A opinião foi ouvida e se fora de agrado ou não era difícil de se dizer, pois o homem não se moveu um centímetro do chão. Só o som dos estalos repetidos das juntas dos dedos do nervoso Tom quebravam a monotonia.
-Um remake hein?- falou finalmente o produtor, e uma sobrancelha se ergueu.
-Hum. Sim, quer dizer... já faz quase 10 anos que passou nos cinemas e... calma aí, senhor! Não faça isso. Eu...
Tom foi interrompido porque o tal do produtor fizera realmente algo. Contudo diferente do que o garoto da fazenda pensava, ele não tentou lhe estrangular e muito menos o cortar em pedaços, tudo o que ele fez foi lhe dar um abraço e um beijo constrangedor no rosto com um estalo tão ridículo que parecia feito a partir de um sintetizador. Era algo como bola chiclete explodindo misturado com o ruído de alguém abrindo um fecho de velcro. E o beijo foi constrangedor apenas porque o rapaz ainda não fora em nenhuma festa, onde provavelmente seria flertado por uma série de indivíduos das mais diferentes sexualidades e, porque não dizer, até de outras espécies. Lessie e Madonna, contam as más línguas, já deram lá os seus pegas.

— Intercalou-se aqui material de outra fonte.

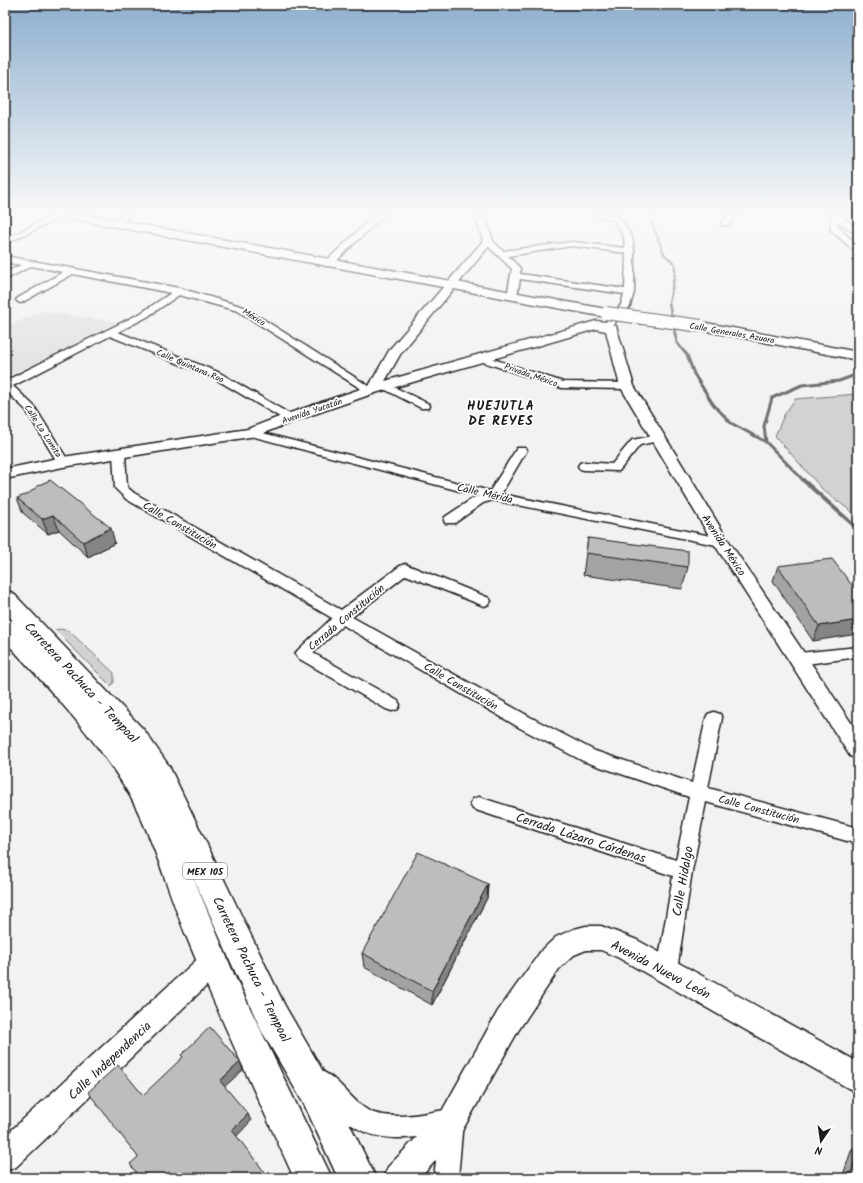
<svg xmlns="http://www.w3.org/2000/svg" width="863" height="1183" viewBox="0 0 863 1183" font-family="Kalam,sans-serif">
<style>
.built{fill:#e2e2e2}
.green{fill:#d2d2d2;stroke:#777}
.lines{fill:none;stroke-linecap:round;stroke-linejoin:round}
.stream-far2{stroke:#707070;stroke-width:2.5}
.stream-far1{stroke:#707070;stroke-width:3}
.stream{stroke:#707070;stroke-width:4}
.minor-casing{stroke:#1c1c1c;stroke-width:3}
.tertiary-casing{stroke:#1c1c1c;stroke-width:3}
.secondary-casing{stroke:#1c1c1c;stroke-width:3}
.primary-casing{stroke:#1c1c1c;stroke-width:3}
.minor{fill:#fff;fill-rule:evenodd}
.tertiary{fill:#fff;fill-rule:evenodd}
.secondary{fill:#fff;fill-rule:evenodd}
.primary{fill:#fff;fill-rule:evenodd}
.secondary-bridge-casing{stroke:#1c1c1c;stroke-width:14;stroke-linecap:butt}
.secondary-bridge{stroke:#fff;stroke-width:12}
.wall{fill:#a3a3a3;stroke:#1c1c1c}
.shaded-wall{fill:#848484;stroke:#1c1c1c}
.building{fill:#bdbdbd;stroke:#1c1c1c}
.labels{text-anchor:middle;stroke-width:3.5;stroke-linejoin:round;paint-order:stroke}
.far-street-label{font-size:9px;fill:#1c1c1c;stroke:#fff}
.shield{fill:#fff;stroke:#606060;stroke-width:1}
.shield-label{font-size:10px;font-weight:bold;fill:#1c1c1c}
.street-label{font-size:11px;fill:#1c1c1c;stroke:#fff}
.far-district-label{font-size:13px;font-weight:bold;letter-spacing:1px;fill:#1c1c1c;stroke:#fff}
.near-street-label{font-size:13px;fill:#1c1c1c;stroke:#fff}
</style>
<rect width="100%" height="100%" fill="#f2f2f2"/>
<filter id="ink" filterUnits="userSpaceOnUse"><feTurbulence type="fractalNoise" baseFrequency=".025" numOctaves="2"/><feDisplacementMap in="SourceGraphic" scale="8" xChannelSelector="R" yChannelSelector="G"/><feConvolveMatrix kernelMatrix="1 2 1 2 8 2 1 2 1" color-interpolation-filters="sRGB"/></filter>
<g filter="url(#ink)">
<!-- built -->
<polygon class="built" points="43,311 117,322 88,337 90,338 8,378 5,378 5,337 11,334 5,329 5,327"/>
<!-- green -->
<g class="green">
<polygon points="858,394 858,518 852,512 824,491 775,436 784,415 795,399"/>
<polygon points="60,629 69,631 114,673 114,682 111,686 55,630"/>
</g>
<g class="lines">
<!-- stream-far2 -->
<polyline class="stream-far2" points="649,215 664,254 675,264 675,273 669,303 675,334"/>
<!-- stream-far1 -->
<g class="stream-far1">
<polyline points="675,333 677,343 687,355 694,374 713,404 731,423 766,442 804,481"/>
<polyline points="766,442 764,426 772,398 802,385 839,381 858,374"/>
</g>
<!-- stream -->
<polyline class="stream" points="803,480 858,529"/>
<!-- minor casing -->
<g class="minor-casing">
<g id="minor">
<polygon points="54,215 65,215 5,244 5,239"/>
<polygon points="122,215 131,215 118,226 112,226 112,222"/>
<polygon points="375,215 384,215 331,266 325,266 324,264 325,262"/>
<path d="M593 215H618L632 237 634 251V292L630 306 610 328H604L602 326 621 305 624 294 520 279 517 296 515 298H509L507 296 512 269 485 243 484 241 485 239H491L503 251 572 242 625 248 624 237 613 219 597 217ZM572 246 626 253 625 289 520 274V268L508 256Z"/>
<polygon points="728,215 737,215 728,225 722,225 721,223"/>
<polygon points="831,215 840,215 858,229 858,235 838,222 838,227 858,246 858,253 855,252 831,230"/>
<polygon points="5,256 179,288 244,307 375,390 374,392 366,392 238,311 179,295 147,317 118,332 220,373 293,416 295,418 293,420 285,420 212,377 110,336 13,386 34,406 69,462 67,465 59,465 26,410 5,390 5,381 141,313 171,293 73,274 21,303 18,302 16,300 18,298 63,272 31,266 5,280 5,273 21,265 5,262"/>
<polygon points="484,356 563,382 627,383 632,386 627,389 562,388 480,361 479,359"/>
<polygon points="386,383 429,404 430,406 429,408 421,408 382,388 381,386"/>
<polygon points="251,430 490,491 517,448 525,448 527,450 501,494 726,539 728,542 726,545 721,546 493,500 483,503 455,523 445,523 444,520 445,517 475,497 479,496 247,435 245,433 247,431"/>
<polygon points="658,435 662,436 664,438 662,440 640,445 619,471 584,470 580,469 578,466 580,463 584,462 612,464 632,440"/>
<polygon points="119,450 123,452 125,454 127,487 134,493 341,610 400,566 405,564 489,598 491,601 489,604 484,606 406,575 352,617 532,718 595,751 692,783 706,718 708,714 714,712 720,714 722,718 708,788 858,828 858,844 706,802 692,871 677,970 674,977 667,980 660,977 657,970 673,876 473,809 470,804 473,799 479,797 676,860 689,797 583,761 520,728 343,625 313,653 398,701 400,705 398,709 392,711 386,709 298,658 295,654 298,650 332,618 126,499 115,488 113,454 115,452"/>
<polygon points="858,647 858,657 799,665 794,663 791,659 794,655 799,653"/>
<path d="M321 1071C341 1079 355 1107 374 1113 391 1118 410 1116 427 1113 439 1111 449 1108 460 1113L463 1121 458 1178H434L439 1134C411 1138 381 1143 355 1127 339 1118 326 1102 313 1090L310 1082 313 1074Z"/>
</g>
</g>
<!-- tertiary casing -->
<g class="tertiary-casing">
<g id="tertiary">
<polygon points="475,215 485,215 493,241 401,353 385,381 596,321 607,322 616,326 634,386 728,540 858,733 858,759 850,756 713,542 620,386 606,331 596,329 375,393 294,421 256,436 63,467 5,479 5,469 63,457 248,429 284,415 369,386 390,349 483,241"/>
<polygon points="586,926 601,926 637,940 858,1062 858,1092 848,1088 619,958 601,950 586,950 574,955 559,969 518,1031 462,1131 420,1178 384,1178 388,1167 442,1111 498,1011 541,951 556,937 574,929"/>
<polygon points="212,950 221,954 225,963 221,972 16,1167 5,1171 5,1136 203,954"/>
</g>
</g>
<!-- secondary casing -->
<g class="secondary-casing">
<g id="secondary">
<polygon points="62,215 87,215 606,309 611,310 613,313 611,316 606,317 67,218"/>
<polygon points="701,322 858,352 858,360 696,329 694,326 696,323"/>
</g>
</g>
<!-- primary casing -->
<g class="primary-casing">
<path id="primary" d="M5 590 13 593 144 730 169 766 285 1006 328 1080 376 1178H338L304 1104 261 1030 191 872 236 979 332 1178H294C258 1098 220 1019 187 938 166 887 152 831 123 784 90 731 47 687 5 641V619L13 621 18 627 5 612Z"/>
</g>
<!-- minor -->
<use href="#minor" class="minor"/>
<!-- tertiary -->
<use href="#tertiary" class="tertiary"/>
<!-- secondary -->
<use href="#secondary" class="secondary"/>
<!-- primary -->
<use href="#primary" class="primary"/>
<!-- secondary-bridge casing -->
<g class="secondary-bridge-casing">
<polyline id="secondary-bridge" points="606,313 701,326"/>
</g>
<!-- secondary-bridge -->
<use href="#secondary-bridge" class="secondary-bridge"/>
</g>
<!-- wall -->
<g class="wall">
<polygon points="17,498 115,543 88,557 59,530 48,534 23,513"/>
<polygon points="588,538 688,567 682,589 583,575"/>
<polygon points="778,566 858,593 813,641 773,581"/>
<polygon points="858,717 858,729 855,724"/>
<polygon points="488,884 487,898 432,1005 364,967 362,953"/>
<polygon points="858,1144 858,1178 842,1178 851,1151"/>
</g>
<!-- shaded-wall -->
<g class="shaded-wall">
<polygon points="53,515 59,530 48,534 42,519"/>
<polygon points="111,528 115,543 88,557 83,542"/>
<polygon points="858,620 858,634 813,641 819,626"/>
<polygon points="488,884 487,898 432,1005 432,991"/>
<polygon points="240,1062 243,1070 223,1088 220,1081"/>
<polygon points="248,1114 251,1121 235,1138 232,1130"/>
</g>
<!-- building -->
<g class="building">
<polygon points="50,480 111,528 83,542 53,515 42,519 17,498 28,494 39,485"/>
<polygon points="588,538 688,551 688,567 586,553"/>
<polygon points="832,559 858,593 858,620 819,626 778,566"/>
<polygon points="418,852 488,884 432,991 362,953"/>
<polygon points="210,1027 240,1062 220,1081 248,1114 232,1130 269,1178 140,1178 130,1164 138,1157 88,1092 118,1065 143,1095 183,1057 181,1055"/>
<polygon points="858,1152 858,1178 849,1178"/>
</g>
</g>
<!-- sky -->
<linearGradient id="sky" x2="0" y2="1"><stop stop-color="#8eafce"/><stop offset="0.56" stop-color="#f9f9f9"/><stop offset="1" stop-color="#f9f9f9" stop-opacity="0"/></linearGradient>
<rect width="863" height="381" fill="url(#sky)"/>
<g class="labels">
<!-- far-street labels -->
<g class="far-street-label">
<text transform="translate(254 317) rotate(32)" y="3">México</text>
<text transform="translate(732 333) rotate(10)" y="3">Calle Generales Azuara</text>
<text transform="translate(190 366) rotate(23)" y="3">Calle Quintana Roo</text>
<text transform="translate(531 375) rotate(19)" y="3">Privada México</text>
<text transform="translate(312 411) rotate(-19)" y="3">Avenida Yucatán</text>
<text transform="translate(43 431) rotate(57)" y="3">Calle La Lomita</text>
</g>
<!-- shield labels -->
<rect class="shield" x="183" y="863" width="44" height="16" rx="3"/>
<g class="shield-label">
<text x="205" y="875">MEX 105</text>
</g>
<!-- street labels -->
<g class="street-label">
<text transform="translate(485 493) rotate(13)" y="4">Calle Mérida</text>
<text transform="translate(180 525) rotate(30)" y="4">Calle Constitución</text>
<text transform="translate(724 545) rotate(57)" y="4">Avenida México</text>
<text transform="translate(346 617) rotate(-40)" y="4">Cerrada Constitución</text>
<text transform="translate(461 686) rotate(30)" y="4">Calle Constitución</text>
<text transform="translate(759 809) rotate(15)" y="4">Calle Constitución</text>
</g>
<!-- far-district labels -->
<g class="far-district-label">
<text x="501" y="410">HUEJUTLA<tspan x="501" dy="15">DE REYES</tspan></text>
</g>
<!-- near-street labels -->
<g class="near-street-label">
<text transform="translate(82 682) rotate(47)" y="5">Carretera Pachuca - Tempoal</text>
<text transform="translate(581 837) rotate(18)" y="5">Cerrada Lázaro Cárdenas</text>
<text transform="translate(682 881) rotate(-80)" y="5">Calle Hidalgo</text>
<text transform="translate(252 969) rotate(64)" y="5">Carretera Pachuca - Tempoal</text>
<text transform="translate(661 969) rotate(28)" y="5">Avenida Nuevo León</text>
<text transform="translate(109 1060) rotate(-43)" y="5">Calle Independencia</text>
</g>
</g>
<!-- margin -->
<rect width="863" height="1183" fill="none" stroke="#fff" stroke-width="20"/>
<rect x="10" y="10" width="843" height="1163" fill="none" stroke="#1c1c1c" stroke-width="1.5" filter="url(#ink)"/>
<!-- north arrow -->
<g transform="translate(821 1141) rotate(193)" stroke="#ffffff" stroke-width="3" paint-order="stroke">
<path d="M0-3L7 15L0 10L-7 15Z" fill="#1c1c1c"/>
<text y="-6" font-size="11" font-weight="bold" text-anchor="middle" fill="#1c1c1c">N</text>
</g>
</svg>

Após alguns segundos de abraços e exclamações extasiadas, Tom foi liberto, a exceção de uma mão no seu ombro. O produtor estava agora numa outra terra já podia ver os cartazes no cinema:
-Matrix: Bug!A saga recontada! Agora com atores bonitos! Estrelando os Jonas Brothers e a Beyoncee!
Nunca mais precisará se livrar daquela mansão, talvez, quem sabe, compre as mansões do vizinho, assim, pra ter um lugar para seus animais silvestres excêntricos e os seus “personals rockstar” brincarem e terem overdoses.
O equilíbrio do universo havia retornado.